遺言は、死後の財産を「誰に」、「何を」渡すかを決めておくことができる制度です。その種類は、3種類ありますが、それぞれのメリットとデメリットは次のとおりです。
①自筆証書遺言
※メリット
- 自分1人で手軽に作成できる。
※デメリット
- 紛失・偽造のリスクが高い。
- 形式不備による無効のリスクが高い。
- 遺言者が亡くなった後、家庭裁判所の確認手続が必要となる(これを検認といいます。これには時間・手間・費用がかかります。

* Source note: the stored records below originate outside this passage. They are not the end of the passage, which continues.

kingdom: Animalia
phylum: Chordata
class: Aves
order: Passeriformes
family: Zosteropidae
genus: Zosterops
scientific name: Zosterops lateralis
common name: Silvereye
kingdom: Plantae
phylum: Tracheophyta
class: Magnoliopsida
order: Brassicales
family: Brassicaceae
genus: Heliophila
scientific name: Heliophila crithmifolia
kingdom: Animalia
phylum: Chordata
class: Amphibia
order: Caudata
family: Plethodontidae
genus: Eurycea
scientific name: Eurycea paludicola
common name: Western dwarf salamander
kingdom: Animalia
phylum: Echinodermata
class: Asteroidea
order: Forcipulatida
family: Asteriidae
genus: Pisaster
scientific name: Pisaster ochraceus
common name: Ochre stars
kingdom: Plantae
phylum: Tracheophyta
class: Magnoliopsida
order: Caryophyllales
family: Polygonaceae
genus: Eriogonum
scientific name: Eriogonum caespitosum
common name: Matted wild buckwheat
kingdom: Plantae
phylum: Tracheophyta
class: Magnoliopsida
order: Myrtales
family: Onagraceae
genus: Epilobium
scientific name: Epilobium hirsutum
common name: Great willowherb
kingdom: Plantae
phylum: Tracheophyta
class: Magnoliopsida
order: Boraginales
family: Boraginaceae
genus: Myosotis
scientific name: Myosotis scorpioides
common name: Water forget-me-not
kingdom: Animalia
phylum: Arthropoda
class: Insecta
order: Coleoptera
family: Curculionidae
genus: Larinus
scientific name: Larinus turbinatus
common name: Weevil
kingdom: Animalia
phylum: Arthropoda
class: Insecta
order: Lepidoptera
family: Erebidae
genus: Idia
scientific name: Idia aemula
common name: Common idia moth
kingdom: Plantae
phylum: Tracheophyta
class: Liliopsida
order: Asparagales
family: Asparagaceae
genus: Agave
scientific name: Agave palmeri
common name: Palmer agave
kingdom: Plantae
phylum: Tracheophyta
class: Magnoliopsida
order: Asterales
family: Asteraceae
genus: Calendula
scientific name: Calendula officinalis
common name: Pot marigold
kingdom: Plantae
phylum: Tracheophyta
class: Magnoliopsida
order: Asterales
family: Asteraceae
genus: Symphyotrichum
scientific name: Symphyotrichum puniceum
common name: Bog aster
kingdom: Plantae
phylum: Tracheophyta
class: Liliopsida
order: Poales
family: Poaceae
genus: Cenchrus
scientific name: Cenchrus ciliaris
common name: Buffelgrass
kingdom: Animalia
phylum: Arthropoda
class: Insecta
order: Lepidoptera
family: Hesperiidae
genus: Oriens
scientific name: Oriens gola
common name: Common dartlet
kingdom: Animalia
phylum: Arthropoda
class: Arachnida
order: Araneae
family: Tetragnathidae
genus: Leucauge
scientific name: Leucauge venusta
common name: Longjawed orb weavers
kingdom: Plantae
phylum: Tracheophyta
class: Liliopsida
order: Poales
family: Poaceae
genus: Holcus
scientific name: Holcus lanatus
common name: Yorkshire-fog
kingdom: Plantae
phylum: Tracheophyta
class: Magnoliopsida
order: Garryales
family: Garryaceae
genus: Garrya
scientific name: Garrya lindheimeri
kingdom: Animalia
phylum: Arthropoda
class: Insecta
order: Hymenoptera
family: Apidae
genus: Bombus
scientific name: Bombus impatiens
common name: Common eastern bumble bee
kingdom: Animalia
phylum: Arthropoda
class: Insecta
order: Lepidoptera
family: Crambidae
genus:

)。
②公正証書遺言
※メリット
- 紛失・偽造のリスクがない。
- 家庭裁判所の検認が不要である。
※デメリット
- 公証役場で作成する必要があり、手数料(数万円~)が発生する。
③秘密証書遺言
※メリット
- 封をしている遺言書に公証役場の公証人がその封書に署名するので、偽造・変造のリスクがない。
※デメリット
- 公証人は、封をしている遺言の内容まで確認できないので、有効に成立しているかどうか、確認することができない。
- 公証役場の手数料が、11,000円発生する。
- 遺言書を保管するのは、公証役場ではなく、遺言者自身となるので、紛失のリスクがある。
- 自筆証書遺言と同じく、遺言者が亡くなった後に家庭裁判所の検認(時間・手間・費用がかかる)が必要となる。
以上のことから、数万円からの費用はかかりますが、公正証書遺言が最も安全・確実で、かつ、結果として時間と手間が一番少ない遺言と言えます。
また、いずれの遺言を選択するかは、個々に応じて(家族関係や資産状況、実現したい内容など)、判断基準が異なることから、まずは司法書士などの専門家にご相談の上、進めていくことをお勧めします。